Cette condamnation, ainsi que la qualification des faits pour lesquels M. [G] a été condamné et la peine prononcée à son égard, tant par sa nature que son quantum, permettent, en l’absence de toute manifestation de réhabilitation de l’intéressé, d’établir que la présence de M. [G] sur le territoire français constitue une menace pour l’ordre public.
A ce titre, la prolongation de la mesure de rétention se justifie afin qu’il soit procédé à son éloignement.
SUR LA SITUATION PERSONNELLE DE MONSIEUR [G] :
Monsieur [G], présent irrégulièrement en France est dépourvu de passeport et de pièces administratives pouvant justifier de son identité et de son origine de telle sorte qu’une assignation à résidence judiciaire est en tout état de cause exclue par les dispositions de l’article L743-13 du Code de l’entrée et du séjour des étrangers et du droit d’asile.

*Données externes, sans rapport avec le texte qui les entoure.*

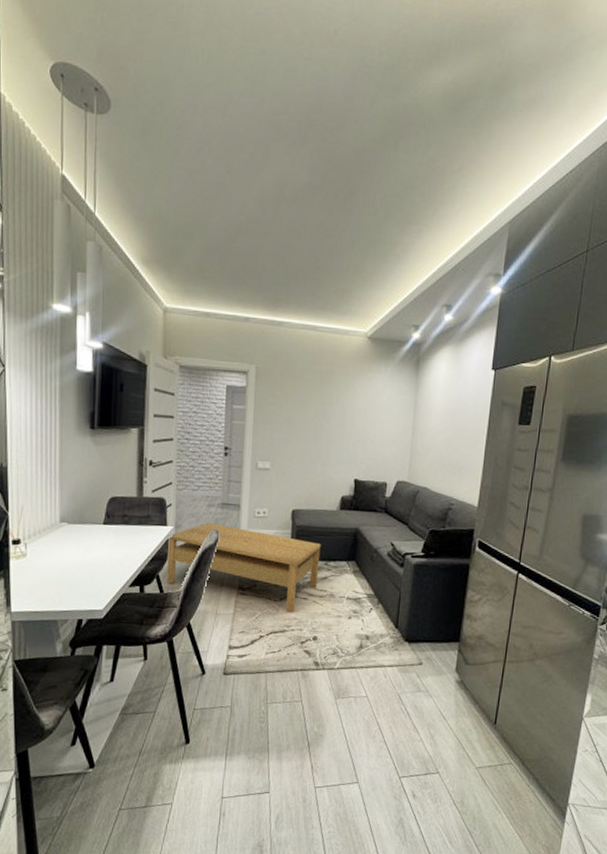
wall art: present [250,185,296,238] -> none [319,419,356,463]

Il ne justifie de plus d’aucune adresse ni domicile stables en France, disant vivre chez sa s’ur à [Localité 3] depuis 4 ans, ne démontre aucune activité professionnelle stable et ne dispose d’aucun revenu fixe ni possibilité de financement pour assurer son retour dans son pays.
Il est l’objet d’une mesure d’éloignement en vigueur, telle que précitée, et qui fait obstacle à sa présence sur le territoire français.

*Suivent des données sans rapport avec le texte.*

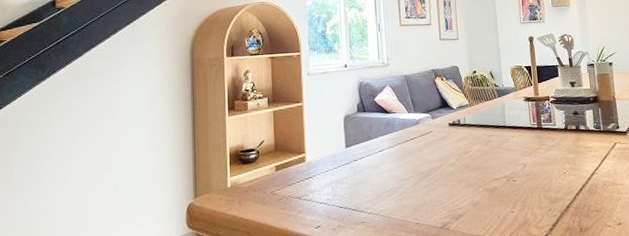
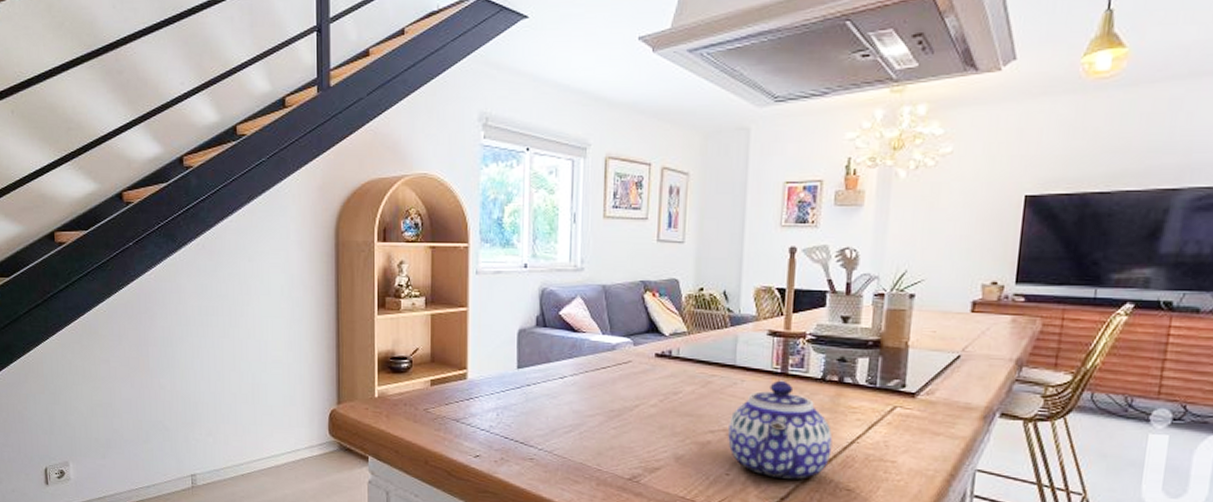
teapot: none [508,133,581,210] -> present [728,380,833,480]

La prolongation de sa rétention administrative se justifie afin de procéder à son éloignement.
Il convient de confirmer l’ordonnance querellée en toutes ses dispositions
PAR CES MOTIFS
Statuant publiquement, en matière civile et en dernier ressort,
Vu l’article 66 de la constitution du 4 octobre 1958,
Vu les articles L.741-1, L742-1 à L743-9 ; R741-3 et R.743-1 à L.743-19 et L.743-21 du Code de l’entrée et du séjour des étrangers et du droit d’asile ;
Vu le décret n° 2024-799 du 2 juillet 2024 pris pour l’application du titre VII de la loi n° 2024-42 du 26 janvier 2024 pour contrôler l’immigration, améliorer l’intégration, relatif à la simplification des règles du contentieux ;
CONSTATANT qu’aucune salle d’audience attribuée au ministère de la justice spécialement aménagée à proximité immédiate du lieu de rétention n’est disponible pour l’audience de ce jour ;
DECLARONS recevable l’appel interjeté par Monsieur [V] [G] alias [F] [Y] ;
CONFIRMONS l’ordonnance déférée en toutes ses dispositions ;
RAPPELONS que, conformément à l’article R.743-20 du Code de l’Entrée et du Séjour des Etrangers et du Droit d’Asile, les intéressés peuvent former un pourvoi en cassation par lettre recommandée avec accusé de réception dans les deux mois de la notification de la présente décision à la Cour de cassation [Adresse 1].
Fait à la Cour d’Appel de Nîmes,
Le 25 Juillet 2025 à 12h14
LE GREFFIER, LE PRESIDENT,
' Notification de la présente ordonnance a été donnée ce jour au Centre de rétention administrative de [Localité 5] à M. [V] [G] alias [F] [Y], par l’intermédiaire d’un interprète en langue arabe
Le à H
Signature du retenu
Copie de cette ordonnance remise, ce jour, par courriel à :
Monsieur [V] [G] alias [F] [Y], pour notification par le CRA,
Le Préfet des [Localité 2],
Le Directeur du CRA de [Localité 5],
Le Ministère Public près la Cour d’Appel de Nîmes,
Le magistrat du siège du tribunal judiciaire de Nîmes.